"À quoi bon écrire des livres à l’heure du mariage pour tous ?"… De la poésie comme conte cruel…
Véronique Pittolo, Une jeune fille dans tout le royaume, éditions de l’Attente, printemps 2014, 158 pages, 11,50 €, ISBN : 978-2-36242-047-4.
Une jeune fille dans tout le royaume recyclant remarquablement dans un texte acerbe les stéréotypes et les figures du féminin, Véronique Pittolo ancre nos représentations dans une mémoire collective.
Trois parties structurent un ensemble dont les deux dernières reprennent explicitement des références communes (personnages de film, de conte) : Schrek et Chaperon loup farci. Dans La jeune fille et les utopies, première partie particulièrement réussie, la jeune fille d’aujourd’hui est perçue au regard de celle d’avant 1968 dont l’éducation traditionnelle, religieuse et rigide, se déploie dans toutes ses opérations d’entrave à l’émancipation : « dans certaines familles, la République des filles fut le catéchisme ». L’éducation d’alors, saisie dans le détail juste et tranchant, percutant, est rapportée sous forme de paragraphes concis et rythmés dont le déroulement dresse une description impitoyable d’un système de pensée éducative. Ainsi, « dans les jupes du catéchisme, chacune ressent son infériorité (…) ».
Si « la religion et les contes fabriquent des familles toxiques (…) », les personnages de contes présents dans ce texte d’ouverture La jeune fille et les utopies, notamment sous les traits de l’ogre et sous l’angle de la critique (Blanche Neige), s’inscrivent dans le réel contemporain, actualisés. Certains éléments caractéristiques du conte repris (notamment par le biais de personnages types : rois, reines, cavaliers…) se déplacent dans un environnement où les marquages et les débats (internet, Facebook, mariage pour tous…) sont ceux d’une contemporanéité. L’avancée du texte procède par accumulation de traits caractéristiques, détails qui campent une époque, un type d’éducation, une condition féminine, et font écho à une histoire individuelle dans une mémoire des représentations et de l’intime, mettant en situation, provoquant l’éveil de « souvenirs collectifs ». Cela appuyé par différentes interpellations, regards-caméra, adresses au lecteur (et en particulier à la lectrice) sous forme d’interrogations-retours instaurant un véritable lien entre l’auteure et son lecteur.

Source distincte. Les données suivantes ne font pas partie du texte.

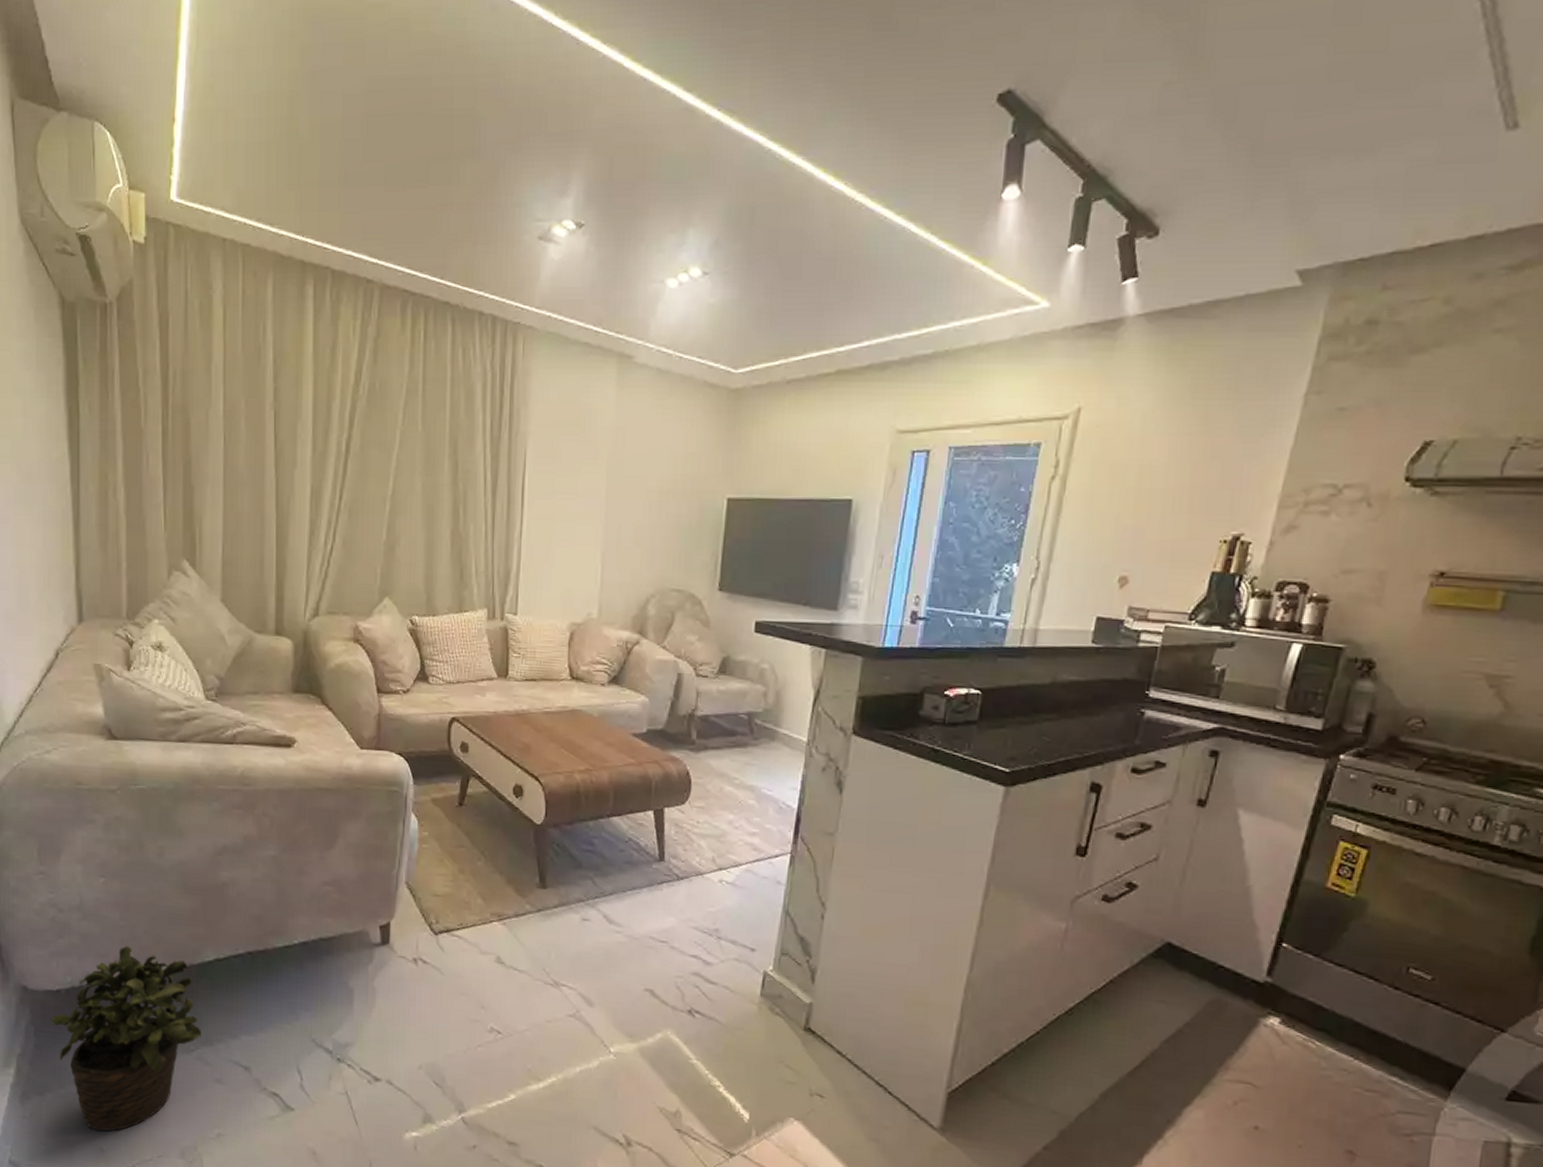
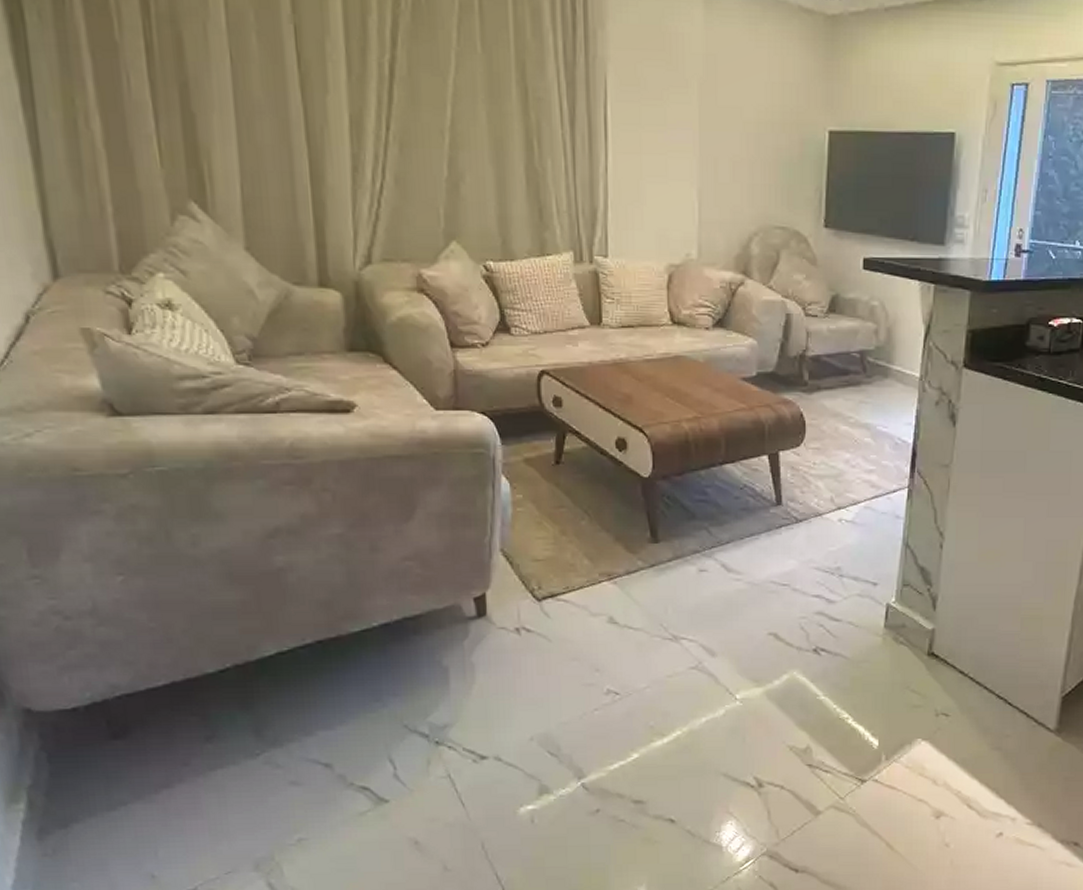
potted plant: present [51,946,202,1132] -> none [68,649,269,857]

Les figures du féminin sont reprises de façon distanciée par Véronique Pittolo, qui, avec un humour certain, procède dans ses énoncés à des catégorisations (à plusieurs reprises, substantivation des qualificatifs : « la petite sage », « la pulpeuse », « les gentilles »…). Les figures du féminin sont déployées dans leur environnement historique, social (codes et décryptage d’une apparence physique, vestimentaire…), familial (figure de la mère). L’auteure, dans un travail d’épuisement et de recyclage des stéréotypes, les déplace sous l’angle de la critique, de l’ironie, et cela, à travers le prisme d’une période historique (actuelle et avant 1968). Les jalons d’un questionnement critique sont posés, mettant en situation des modèles, rôles d’identification ainsi que des catégorisations sociales.

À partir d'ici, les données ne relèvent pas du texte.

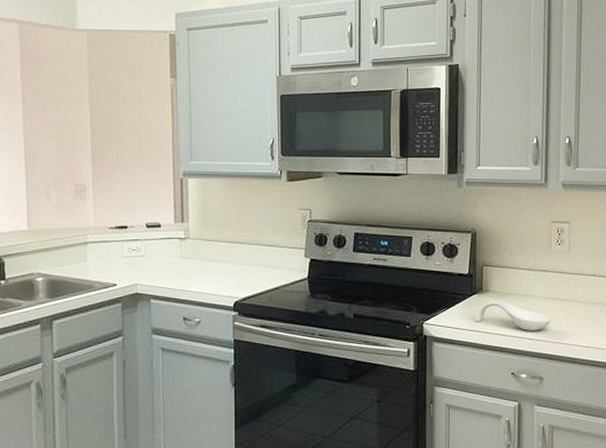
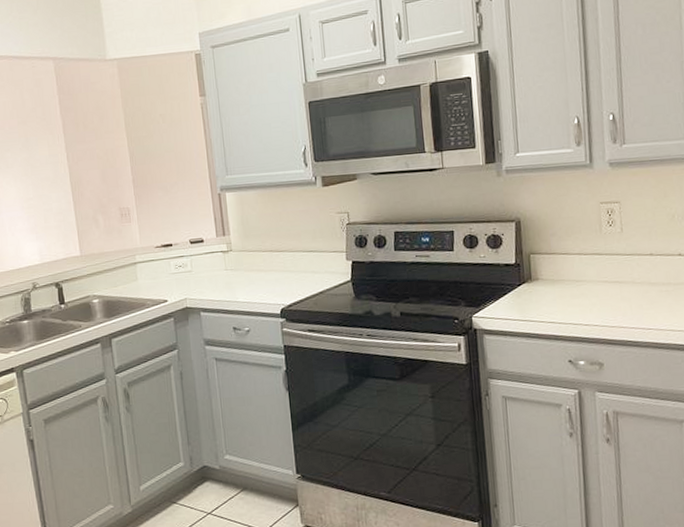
spoon rest: present [474,301,551,331] -> none [525,288,608,317]

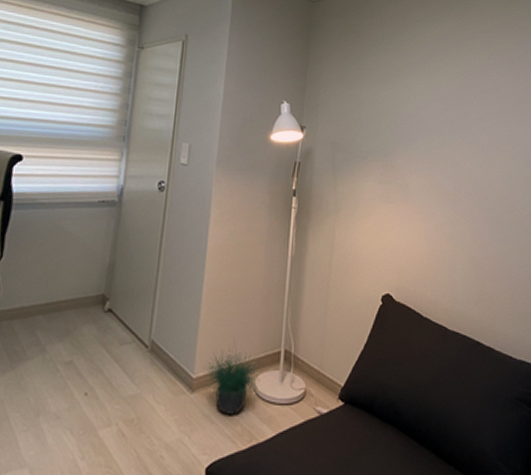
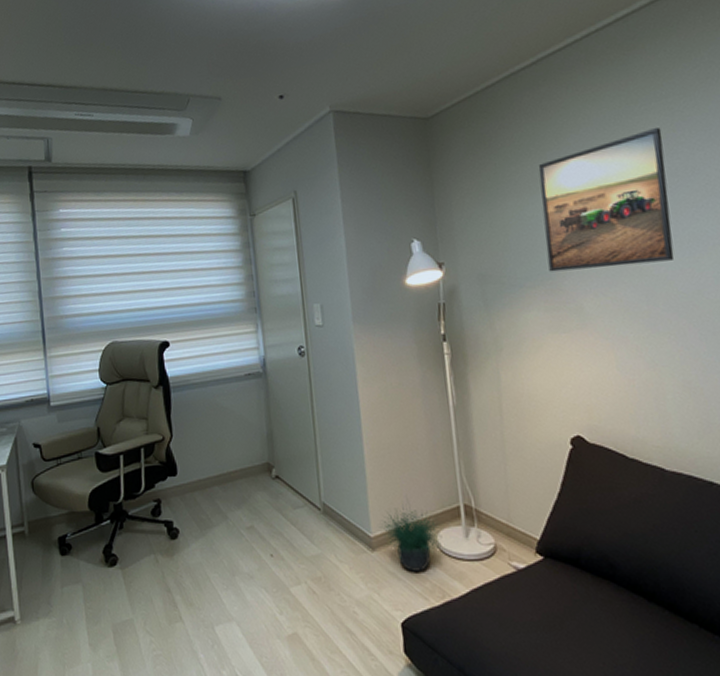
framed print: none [387,52,481,157] -> present [538,127,675,272]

Les motifs d’un patrimoine abondent sous l’énonciation de personnages de contes traditionnels et de cinéma (dans une moindre mesure, évocation emblématique de stars associées à un « mythe féminin »), passés au crible du questionnement critique. « La lutte des classes est détournée au profit d’un enjeu sentimental, mais une fois la princesse délivrée, que reste-t-il au peuple ? ». Sous forme de fragments, sont rapportés dans Schrek, des références aux contes (la Belle au Bois Dormant, la Belle et la Bête..), objets rituels décontextualisés (le miroir, le fuseau), des éléments de morale, préceptes, formules, expressions toutes faites (« beau comme le jour »). Dans le travail d’actualisation critique des personnages, l’aspect formel et graphique sert le discours (mots clés, éléments emblématiques d’une phrase rapportés en caractères gras).
Véronique Pittolo revisitant les contes, les signes d’une modernité ponctuent Chaperon loup farci (une « chevillette électronique », la télévision etc.) et marquent ce déplacement du récit traditionnel dans une période historique donnée (contemporaine). Dans cette actualisation, pour le Chaperon rouge, « la promenade devient une FUGUE », la forêt, une banlieue, tandis que les dents de Mère-Grand se permutent en dentier et les lunettes de celle-ci ne servent plus qu’à voir la télévision.
« Qui croira à une épopée miniature qui n’est pas un conte ni un poème, mais tout cela à la fois et rien de particulier qui accroche la mémoire, l’émotion, l’identification ? »
En retournant ainsi à la préface de Véronique Pittolo et en replaçant ces derniers termes sous un signe affirmatif, une définition juste d’Une jeune fille dans tout le royaume nous est donnée.